
    1. @read An. Anstatt meine Arbeit richtig zu machen gehe ich mal lieber vor die Tür. Doch, genau das wurde gedacht und wird dort offenbar von mehreren gedacht. Es wird auch wörtlich gesagt: „So darf man es eigentlich nicht machen, aber das geht schon so.“ Sprach’s und ging hinaus, um zu rauchen.

      Das „deshalb“: Man stumpft ab, um nicht mitzuempfinden oder, wie ich schrieb, vorauszuempfinden.

      Es gibt nicht ein freundliches, zugewendetes Wort, das noch Achtung hätte.

      Nein, nicht schlimm, sondern ijm Gegenteil. Es gibt verschiedene Heime und verschiedene Menschen, und es wird nicht überall so gehandelt, wie ich erzählt habe. Manchenorts aber schon. – Daß Sie sich für diesen Beruf entschieden haben, halte ich für die Sterbenden für einen Segen. Sie lesen viel, Sie umgeben sich mit Kunst, sie schreiben Gedichte, sind sensibel, nicht grob. Das ermöglicht Ihnen Einfühlung und – Güte. Diese, genau sie, fehlt Im Fall dieses speziellen Heimes.

= AUFGABEN =
A) Was tat die Person laut dem gegebenen Text, nachdem sie „So darf man es eigentlich nicht machen, aber das geht schon so.“ gesagt hatte?
B) Übersetzen Sie diesen Satz aus dem gegebenen Text ins Englische: „Es gibt nicht ein freundliches, zugewendetes Wort, das noch Achtung hätte.“
C) Kopieren Sie aus dem gegebenen Text den Teil, der mit „Nein, nicht schlimm, sondern“ anfängt und bis einschließlich „dieses speziellen Heimes.“ weitergeht.
Die Liste hat damit nichts zu tun.

Gesammelte Daten:
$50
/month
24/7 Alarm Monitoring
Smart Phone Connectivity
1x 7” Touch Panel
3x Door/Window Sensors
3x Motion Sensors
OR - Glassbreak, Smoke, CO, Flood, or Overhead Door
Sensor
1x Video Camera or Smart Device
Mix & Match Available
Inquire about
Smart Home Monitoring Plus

==

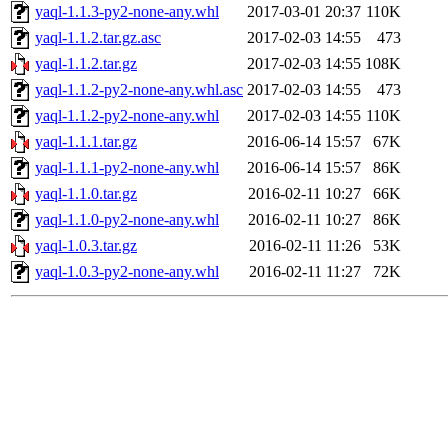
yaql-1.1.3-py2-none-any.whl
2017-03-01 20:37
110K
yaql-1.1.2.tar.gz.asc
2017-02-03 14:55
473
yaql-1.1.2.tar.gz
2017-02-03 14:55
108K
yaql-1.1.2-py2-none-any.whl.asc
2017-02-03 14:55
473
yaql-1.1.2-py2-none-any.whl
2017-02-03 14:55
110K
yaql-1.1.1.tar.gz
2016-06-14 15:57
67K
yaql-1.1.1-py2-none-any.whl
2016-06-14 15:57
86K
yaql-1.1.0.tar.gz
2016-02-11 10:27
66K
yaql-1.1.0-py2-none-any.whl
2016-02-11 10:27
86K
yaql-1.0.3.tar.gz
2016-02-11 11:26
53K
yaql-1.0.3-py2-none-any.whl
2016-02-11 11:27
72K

= LÖSUNGEN =
A) Sie ging hinaus, um zu rauchen.

B) There is not a single kind, caring word that would still show respect.

C)
Nein, nicht schlimm, sondern ijm Gegenteil. Es gibt verschiedene Heime und verschiedene Menschen, und es wird nicht überall so gehandelt, wie ich erzählt habe. Manchenorts aber schon. – Daß Sie sich für diesen Beruf entschieden haben, halte ich für die Sterbenden für einen Segen. Sie lesen viel, Sie umgeben sich mit Kunst, sie schreiben Gedichte, sind sensibel, nicht grob. Das ermöglicht Ihnen Einfühlung und – Güte. Diese, genau sie, fehlt Im Fall dieses speziellen Heimes.